In May last year, Accord called for the abolition of the cosmetics standard, which would leave the Australian Competition and Consumer Commission as the only oversight agency of newly imported cosmetics.

By June, it voiced its desire for the reforms it had pushed for for several years to be outright abandoned in favour of the "status quo". "We believe that cosmetics are [already] quite heavily regulated by the ACCC under the product safety regime that it operates and we think that cosmetic ingredients could be exempted and put through NICNAS without them being looked at in a major way," Brock said.

The pivot did not go unnoticed, prompting Richards to order an extensive review of the lobby group's submissions dating back to 2008. He says the review found that what the scheme was delivering was pretty much what Accord were originally asking for.
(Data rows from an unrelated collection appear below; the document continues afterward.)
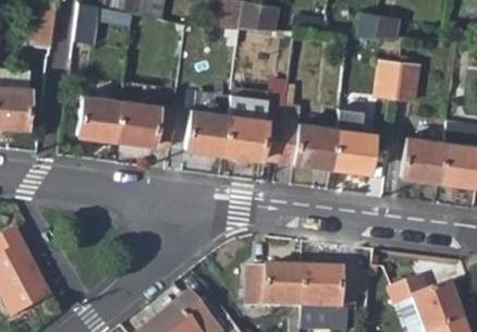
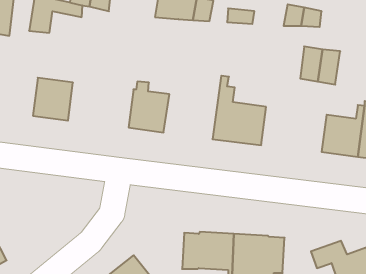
building: [222,76,288,161] -> none
building: [115,98,175,147] -> none
building: [331,108,376,172] -> none

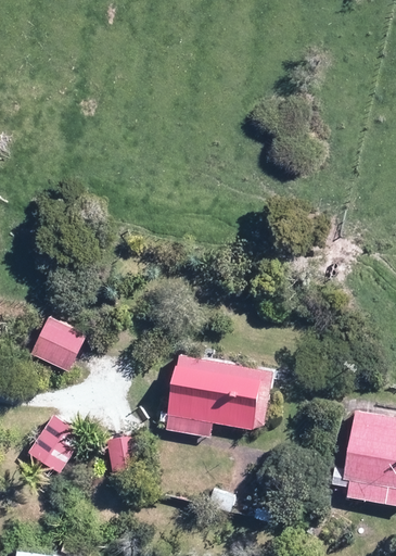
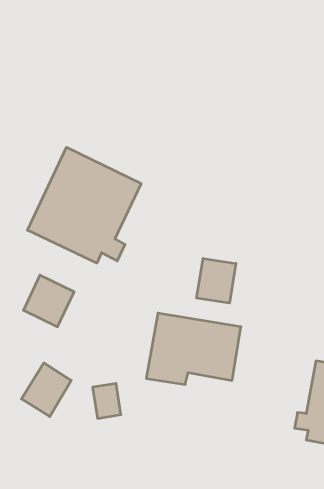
building: none -> [27,147,141,263]
building: none -> [197,258,236,303]

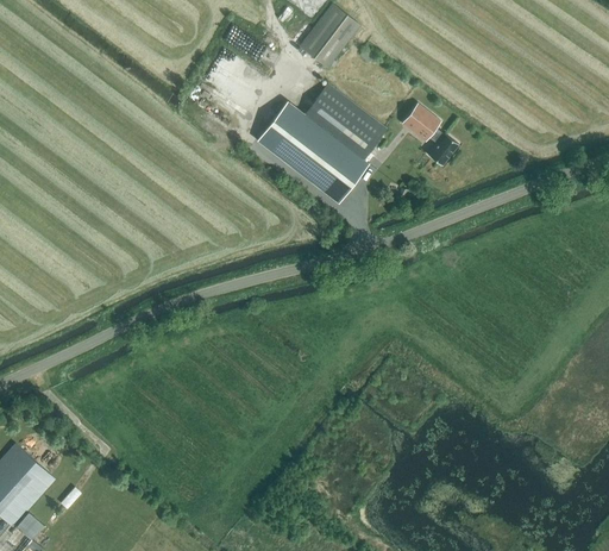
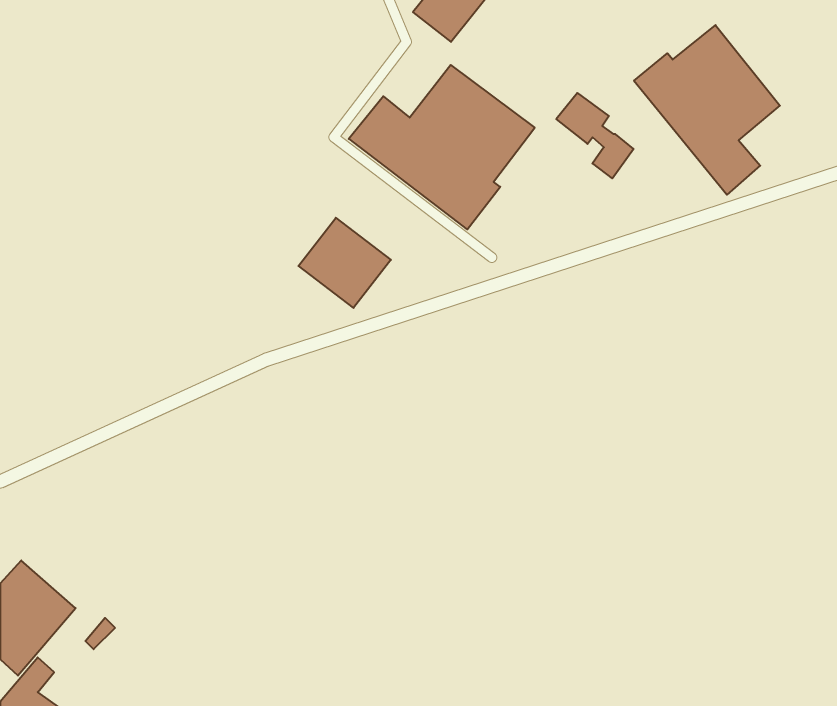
building: none -> [634,25,780,195]
building: none -> [298,218,391,308]

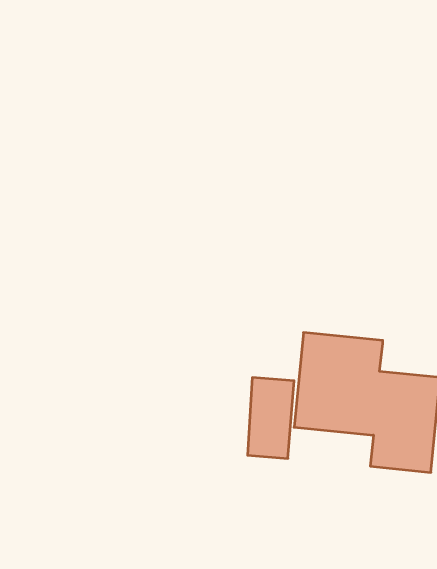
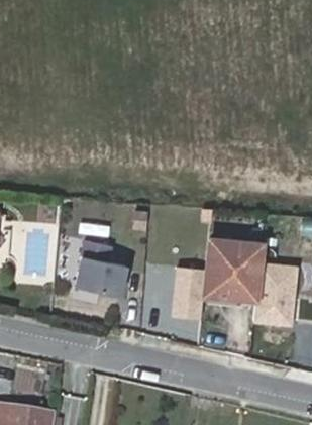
building: none -> [79,242,128,298]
"[But] now we're delivering that, they're upping the ante," he says. "So they want a deregulatory outcome, rather than a lower regulatory outcome."

While the details will likely emerge in regulations at least a year after the legislation is debated, Brock is keen to dispel public health concerns about the changes.

"I think that people who have those concerns are probably looking at past practices. The industry is very responsible nowadays. These are consumer goods and if there are problems ... it immediately becomes something everyone is alerted to through social media," he says.

But he says that if there were chemicals approved overseas, it would be good to have them on the Australian market. "There's always this view we see sometimes – and they use the word 'flooding in' and whatever else – [but] I mean, the amount of these chemicals is not all that large."

The real political fight is yet to begin, and regulars on Capital Hill can expect to see more of the industry's lobbyists. "We will be pushing for a sensible, bipartisan approach to this matter," Brock says.